# My newest addition!! Is that a moonspot?!!!



## rednekrivieraranch (Dec 6, 2012)

I have been looking for a registered buckling close by with decent bloodlines and good udder traits in the mom. I found this little guy for $100 on Craigslist. He was listed as gray, black and white in the ad. Boy was I excited when I saw him in person and he came home with me of course!
I'm calling that "gray" a moonspot. What's y'all's opinion? Sorry for the bad pictures he doesn't hold still long


----------



## ksalvagno (Oct 6, 2009)

Yep, that is a moonspot. Congrats on the cutie!


----------



## Trickyroo (Sep 26, 2012)

Awww , what a cutie pie  Congrats !


----------



## J.O.Y. Farm (Jan 10, 2012)

Congrats!! That is one cool moonspot!!


----------



## Dayna (Aug 16, 2012)

What on earth is a moonspot? lol He sure is cute!


----------



## PiccoloGoat (Sep 10, 2008)

Dayna said:


> What on earth is a moonspot? lol He sure is cute!

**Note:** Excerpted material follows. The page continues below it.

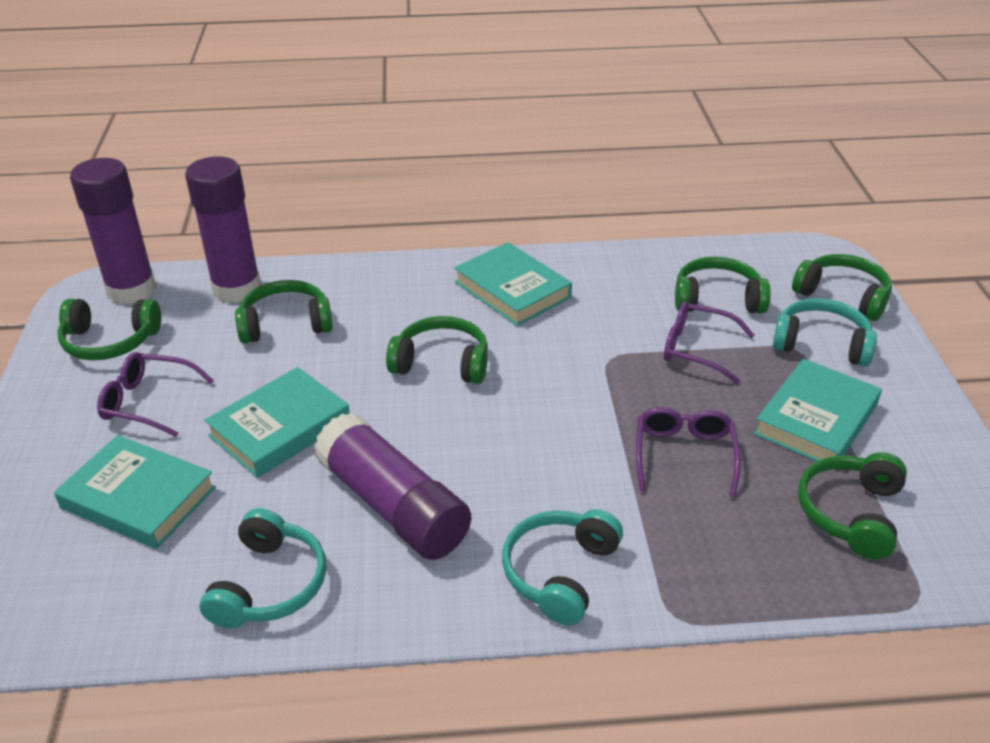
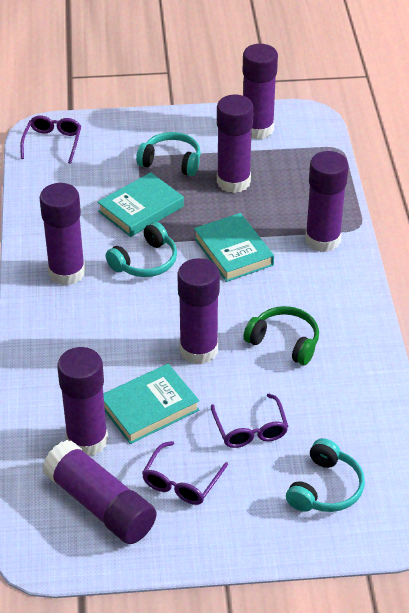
green headphones: [57,299,161,360] [235,280,333,344] [386,316,488,384] [675,257,771,313] [792,254,892,321] [798,452,907,560] = 6 -> [243,306,319,365] = 1
purple glue stick: [70,158,157,304] [185,156,261,303] [314,412,471,560] = 3 -> [39,183,85,285] [43,440,157,544] [57,347,108,456] [177,258,220,364] [217,95,254,193] [242,44,278,139] [305,151,349,252] = 7
turquoise book: [54,435,216,549] [204,367,350,478] [454,242,572,326] [754,359,882,461] = 4 -> [98,172,184,237] [103,364,199,444] [194,213,274,282] = 3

A moonspot is a light coloured spot on a darker coloured bit of fur, like a dark brown goat might have a caramel coloured spot.


----------



## rednekrivieraranch (Dec 6, 2012)

Yay! I'm so excited its a moonspot! He has a few other small ones here and there as well. I know it's more about conformation and bloodlines but... Yay! He does have decent bloodlines too and his registered name is BT Smoke on the Water  can't wait to get better conformation shots and see what y'all think.


----------



## Used2bmimi (Oct 3, 2012)

He sure is a little darling!


----------



## KW Farms (Jun 21, 2008)

Congrats! He's adorable! And yes definately, that's a big ol' moon spot there!



Dayna said:


> What on earth is a moonspot? lol He sure is cute!


 Take a look at this page: http://nigeriandwarfcolors.weebly.com/coat-patterns.html 
Moon spots are irregular, somewhat round spots of color on top of the coat pattern. They are randomly placed on the coat and have no order or pattern. Moon spots vary in color from light creme to dark brown. They can come in many different colors, but will never be true white or black.


----------



## clearwtrbeach (May 10, 2012)

congrats, he's cute. I'd say the big neck spot is moon, and maybe another one on his left side- hard to tell though


----------



## Jodi_berg (Oct 29, 2012)

Love him!!!!!


----------



## imthegrt1 (Jan 13, 2013)

Sounds like a good deal for that price!!!


----------